__Action item__
In the records below, which lines include "true"? Copy them.

─── Supplied material

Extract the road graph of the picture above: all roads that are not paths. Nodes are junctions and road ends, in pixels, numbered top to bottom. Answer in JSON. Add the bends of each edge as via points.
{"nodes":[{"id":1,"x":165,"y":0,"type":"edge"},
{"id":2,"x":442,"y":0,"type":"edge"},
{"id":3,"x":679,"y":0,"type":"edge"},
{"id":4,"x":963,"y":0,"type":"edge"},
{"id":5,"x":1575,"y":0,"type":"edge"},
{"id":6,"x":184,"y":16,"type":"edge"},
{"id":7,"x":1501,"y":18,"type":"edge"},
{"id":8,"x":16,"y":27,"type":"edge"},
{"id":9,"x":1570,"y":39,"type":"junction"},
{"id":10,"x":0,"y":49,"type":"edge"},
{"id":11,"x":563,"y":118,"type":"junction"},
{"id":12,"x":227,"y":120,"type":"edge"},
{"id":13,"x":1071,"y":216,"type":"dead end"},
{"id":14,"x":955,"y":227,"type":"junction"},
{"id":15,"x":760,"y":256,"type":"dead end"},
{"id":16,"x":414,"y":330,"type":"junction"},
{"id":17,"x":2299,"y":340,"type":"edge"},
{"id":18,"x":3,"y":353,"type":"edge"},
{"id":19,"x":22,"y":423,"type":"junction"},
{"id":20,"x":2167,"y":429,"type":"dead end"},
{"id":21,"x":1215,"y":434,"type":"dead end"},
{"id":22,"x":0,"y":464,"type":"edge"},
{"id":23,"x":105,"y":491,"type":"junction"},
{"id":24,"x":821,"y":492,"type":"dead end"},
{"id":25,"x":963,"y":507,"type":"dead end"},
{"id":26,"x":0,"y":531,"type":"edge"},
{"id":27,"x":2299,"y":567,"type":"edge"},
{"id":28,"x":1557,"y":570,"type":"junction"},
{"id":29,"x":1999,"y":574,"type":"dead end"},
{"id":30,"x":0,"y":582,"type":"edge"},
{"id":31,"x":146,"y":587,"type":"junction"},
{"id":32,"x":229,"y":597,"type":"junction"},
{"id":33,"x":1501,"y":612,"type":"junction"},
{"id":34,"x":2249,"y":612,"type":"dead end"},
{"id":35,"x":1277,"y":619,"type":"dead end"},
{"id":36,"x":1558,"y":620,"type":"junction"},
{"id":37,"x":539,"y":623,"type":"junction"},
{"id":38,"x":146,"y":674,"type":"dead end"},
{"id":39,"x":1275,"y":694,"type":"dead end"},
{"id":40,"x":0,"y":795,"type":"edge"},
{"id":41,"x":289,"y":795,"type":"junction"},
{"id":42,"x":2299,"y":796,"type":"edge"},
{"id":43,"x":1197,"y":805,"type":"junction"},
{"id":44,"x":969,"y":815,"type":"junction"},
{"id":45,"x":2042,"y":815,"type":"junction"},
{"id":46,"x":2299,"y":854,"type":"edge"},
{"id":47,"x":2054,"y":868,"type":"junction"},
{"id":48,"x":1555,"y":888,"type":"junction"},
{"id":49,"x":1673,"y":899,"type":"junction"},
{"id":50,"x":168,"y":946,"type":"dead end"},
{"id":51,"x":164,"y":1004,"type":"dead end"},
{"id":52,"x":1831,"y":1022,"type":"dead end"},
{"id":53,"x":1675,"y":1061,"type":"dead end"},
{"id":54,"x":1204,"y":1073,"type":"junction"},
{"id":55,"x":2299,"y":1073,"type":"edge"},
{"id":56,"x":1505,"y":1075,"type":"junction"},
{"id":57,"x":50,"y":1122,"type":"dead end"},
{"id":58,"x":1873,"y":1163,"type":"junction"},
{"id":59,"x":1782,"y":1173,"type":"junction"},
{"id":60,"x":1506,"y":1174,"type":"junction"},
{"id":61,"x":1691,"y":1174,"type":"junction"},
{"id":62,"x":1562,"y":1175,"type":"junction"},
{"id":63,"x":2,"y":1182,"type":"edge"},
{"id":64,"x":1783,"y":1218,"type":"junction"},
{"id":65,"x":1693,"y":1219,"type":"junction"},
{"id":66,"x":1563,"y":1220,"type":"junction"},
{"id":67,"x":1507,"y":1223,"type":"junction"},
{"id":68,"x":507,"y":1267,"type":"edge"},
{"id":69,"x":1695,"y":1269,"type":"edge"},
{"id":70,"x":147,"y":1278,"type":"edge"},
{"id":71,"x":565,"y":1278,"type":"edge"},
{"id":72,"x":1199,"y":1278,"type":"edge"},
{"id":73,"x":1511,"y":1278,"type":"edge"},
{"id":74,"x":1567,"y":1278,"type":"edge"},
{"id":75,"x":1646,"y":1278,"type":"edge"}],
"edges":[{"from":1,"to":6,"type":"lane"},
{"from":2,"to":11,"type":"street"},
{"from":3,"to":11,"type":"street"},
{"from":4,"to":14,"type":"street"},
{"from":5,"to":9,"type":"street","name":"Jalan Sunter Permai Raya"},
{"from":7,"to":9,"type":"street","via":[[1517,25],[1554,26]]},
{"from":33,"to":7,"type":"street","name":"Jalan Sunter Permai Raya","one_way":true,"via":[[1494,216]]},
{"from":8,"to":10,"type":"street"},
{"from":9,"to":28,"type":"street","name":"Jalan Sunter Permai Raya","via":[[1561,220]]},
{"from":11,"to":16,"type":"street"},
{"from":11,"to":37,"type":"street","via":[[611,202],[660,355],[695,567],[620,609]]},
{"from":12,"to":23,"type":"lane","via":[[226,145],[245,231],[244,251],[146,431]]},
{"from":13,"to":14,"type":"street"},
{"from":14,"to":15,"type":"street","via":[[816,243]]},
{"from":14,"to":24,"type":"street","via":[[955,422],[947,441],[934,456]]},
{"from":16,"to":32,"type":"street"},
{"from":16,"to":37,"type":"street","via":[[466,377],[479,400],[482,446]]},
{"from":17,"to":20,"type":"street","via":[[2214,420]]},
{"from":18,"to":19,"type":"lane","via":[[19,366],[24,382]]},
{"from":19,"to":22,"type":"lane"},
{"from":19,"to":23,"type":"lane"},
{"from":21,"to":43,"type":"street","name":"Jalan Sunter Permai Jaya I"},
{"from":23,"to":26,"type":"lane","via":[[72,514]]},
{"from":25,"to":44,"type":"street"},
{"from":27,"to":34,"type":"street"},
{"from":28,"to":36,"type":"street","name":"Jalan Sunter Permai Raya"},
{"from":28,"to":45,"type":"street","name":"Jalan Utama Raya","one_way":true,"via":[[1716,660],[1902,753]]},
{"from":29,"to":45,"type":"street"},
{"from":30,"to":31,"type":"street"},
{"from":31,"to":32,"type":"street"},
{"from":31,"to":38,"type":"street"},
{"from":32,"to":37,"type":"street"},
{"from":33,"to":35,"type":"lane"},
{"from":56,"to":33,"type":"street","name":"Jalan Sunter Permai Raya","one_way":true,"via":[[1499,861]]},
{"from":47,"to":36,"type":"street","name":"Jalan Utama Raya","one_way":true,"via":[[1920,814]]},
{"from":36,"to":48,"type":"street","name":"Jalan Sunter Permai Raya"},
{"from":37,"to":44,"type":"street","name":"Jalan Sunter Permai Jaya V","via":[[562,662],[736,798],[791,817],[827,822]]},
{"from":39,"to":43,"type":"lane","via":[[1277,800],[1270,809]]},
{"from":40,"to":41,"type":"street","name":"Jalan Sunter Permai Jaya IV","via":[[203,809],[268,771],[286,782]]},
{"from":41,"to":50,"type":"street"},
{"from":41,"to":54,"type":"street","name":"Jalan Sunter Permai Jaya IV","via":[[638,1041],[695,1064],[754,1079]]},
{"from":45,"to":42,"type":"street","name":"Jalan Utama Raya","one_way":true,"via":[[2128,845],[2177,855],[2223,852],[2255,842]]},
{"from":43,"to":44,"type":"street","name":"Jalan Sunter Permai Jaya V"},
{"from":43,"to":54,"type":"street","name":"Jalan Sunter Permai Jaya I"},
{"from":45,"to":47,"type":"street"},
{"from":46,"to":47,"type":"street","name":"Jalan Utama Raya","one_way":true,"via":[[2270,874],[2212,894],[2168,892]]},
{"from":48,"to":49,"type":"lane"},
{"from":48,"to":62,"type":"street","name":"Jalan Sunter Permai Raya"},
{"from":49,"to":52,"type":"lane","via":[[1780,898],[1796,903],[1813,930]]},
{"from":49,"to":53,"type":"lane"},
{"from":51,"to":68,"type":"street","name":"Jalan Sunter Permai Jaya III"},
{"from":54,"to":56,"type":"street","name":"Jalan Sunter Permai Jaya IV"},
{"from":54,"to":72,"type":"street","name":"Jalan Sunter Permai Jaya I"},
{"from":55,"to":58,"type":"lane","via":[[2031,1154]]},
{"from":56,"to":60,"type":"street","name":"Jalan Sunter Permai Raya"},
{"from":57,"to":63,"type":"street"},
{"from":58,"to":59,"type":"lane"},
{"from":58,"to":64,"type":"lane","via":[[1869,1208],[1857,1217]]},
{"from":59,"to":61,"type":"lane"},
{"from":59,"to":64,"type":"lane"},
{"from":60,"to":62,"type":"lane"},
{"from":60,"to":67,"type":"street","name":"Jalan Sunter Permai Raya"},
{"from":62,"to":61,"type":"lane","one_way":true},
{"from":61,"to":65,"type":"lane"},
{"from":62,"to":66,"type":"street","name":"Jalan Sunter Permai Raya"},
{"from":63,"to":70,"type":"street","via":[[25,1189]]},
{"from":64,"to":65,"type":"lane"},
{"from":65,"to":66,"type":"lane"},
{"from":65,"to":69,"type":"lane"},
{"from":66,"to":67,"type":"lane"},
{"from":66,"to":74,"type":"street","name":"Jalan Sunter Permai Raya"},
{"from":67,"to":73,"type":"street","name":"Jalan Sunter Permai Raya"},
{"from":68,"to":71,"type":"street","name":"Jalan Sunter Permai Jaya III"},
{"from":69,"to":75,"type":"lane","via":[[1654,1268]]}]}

──────

__Output for this exercise__
{"from":33,"to":7,"type":"street","name":"Jalan Sunter Permai Raya","one_way":true,"via":[[1494,216]]},
{"from":28,"to":45,"type":"street","name":"Jalan Utama Raya","one_way":true,"via":[[1716,660],[1902,753]]},
{"from":56,"to":33,"type":"street","name":"Jalan Sunter Permai Raya","one_way":true,"via":[[1499,861]]},
{"from":47,"to":36,"type":"street","name":"Jalan Utama Raya","one_way":true,"via":[[1920,814]]},
{"from":45,"to":42,"type":"street","name":"Jalan Utama Raya","one_way":true,"via":[[2128,845],[2177,855],[2223,852],[2255,842]]},
{"from":46,"to":47,"type":"street","name":"Jalan Utama Raya","one_way":true,"via":[[2270,874],[2212,894],[2168,892]]},
{"from":62,"to":61,"type":"lane","one_way":true},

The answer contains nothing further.